Candy-coated in What?
In the forests of Southeast Asia, female lacca insects secrete a sticky, reddish resin onto the trees they colonize. Workers harvest the resin, turning it into products like wood varnish, leather dye, and … candy coating. The processed form of lacca resin is shellac, a product known for its anti-moisture preservative powers and used to create the shiny, hard shell of many candies. This glazing agent, also called confectioners’ glaze, is sometimes used on pills to make them easier to swallow. And liquid shellac is often sprayed onto vegetables and fruits to protect them from moisture and insects during transfer to supermarkets.
More Bounce per Ounce
One big problem for manufacturers of processed bread products is figuring out how to keep them fresh and moist. Many large producers resort to an amino acid additive called L-cysteine to keep baked goods soft in transit, and the best raw material to provide this handy substance is human hair, which can contain up to 20 percent cysteine by weight. Most of the hair used in the production of L-cys comes from India, but those who are concerned about human rights (not to mention eating hair) will be glad to know that there’s another way to get it: poultry feathers.

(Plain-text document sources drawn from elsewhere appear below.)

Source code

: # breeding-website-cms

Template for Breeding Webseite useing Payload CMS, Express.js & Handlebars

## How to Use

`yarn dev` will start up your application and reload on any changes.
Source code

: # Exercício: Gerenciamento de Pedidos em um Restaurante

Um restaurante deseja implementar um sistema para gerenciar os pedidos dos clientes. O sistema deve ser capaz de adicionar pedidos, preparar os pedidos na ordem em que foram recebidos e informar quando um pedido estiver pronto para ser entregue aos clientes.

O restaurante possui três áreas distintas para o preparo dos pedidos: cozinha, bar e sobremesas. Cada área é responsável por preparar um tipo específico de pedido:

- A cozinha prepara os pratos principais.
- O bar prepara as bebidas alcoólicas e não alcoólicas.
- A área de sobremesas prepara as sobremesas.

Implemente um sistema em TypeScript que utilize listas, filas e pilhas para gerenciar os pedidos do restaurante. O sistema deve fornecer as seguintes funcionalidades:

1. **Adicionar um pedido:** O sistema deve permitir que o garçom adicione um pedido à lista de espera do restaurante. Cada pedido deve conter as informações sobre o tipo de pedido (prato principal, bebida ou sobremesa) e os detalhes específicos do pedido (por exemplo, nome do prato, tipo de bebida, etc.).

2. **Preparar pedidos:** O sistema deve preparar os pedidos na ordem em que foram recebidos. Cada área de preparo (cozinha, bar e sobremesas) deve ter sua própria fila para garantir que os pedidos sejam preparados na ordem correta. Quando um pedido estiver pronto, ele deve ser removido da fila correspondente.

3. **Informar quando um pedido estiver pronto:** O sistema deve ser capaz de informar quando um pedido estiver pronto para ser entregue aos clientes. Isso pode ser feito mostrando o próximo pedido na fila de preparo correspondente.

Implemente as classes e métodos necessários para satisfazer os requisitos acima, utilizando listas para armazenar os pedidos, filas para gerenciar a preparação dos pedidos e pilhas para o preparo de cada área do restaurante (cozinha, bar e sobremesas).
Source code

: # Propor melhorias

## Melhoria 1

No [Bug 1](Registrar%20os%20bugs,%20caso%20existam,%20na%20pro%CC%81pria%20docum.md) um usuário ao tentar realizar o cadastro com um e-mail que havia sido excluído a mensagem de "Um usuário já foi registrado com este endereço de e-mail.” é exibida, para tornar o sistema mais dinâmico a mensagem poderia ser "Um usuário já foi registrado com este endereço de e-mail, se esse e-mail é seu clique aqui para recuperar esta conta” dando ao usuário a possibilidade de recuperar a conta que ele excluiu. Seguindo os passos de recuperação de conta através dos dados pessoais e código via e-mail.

To produce foods and get them to market as fresh and cheaply as possible, processors have come to rely on a bevy of chemical emulsifiers, stabilizers, texturizers, preservatives, and flavorings. Just about every food product that comes with a label is bound to contain an ingredient or two with unusual or unappetizing origins. The best way to avoid seasoning your food with chemicals is to buy food without labels—fresh vegetables, meats, and raw ingredients—and cook everything yourself. The labor may seem like a chore, but if the payoff is food free of bugs, hair, and horse hooves, wouldn’t you say it’s worth it?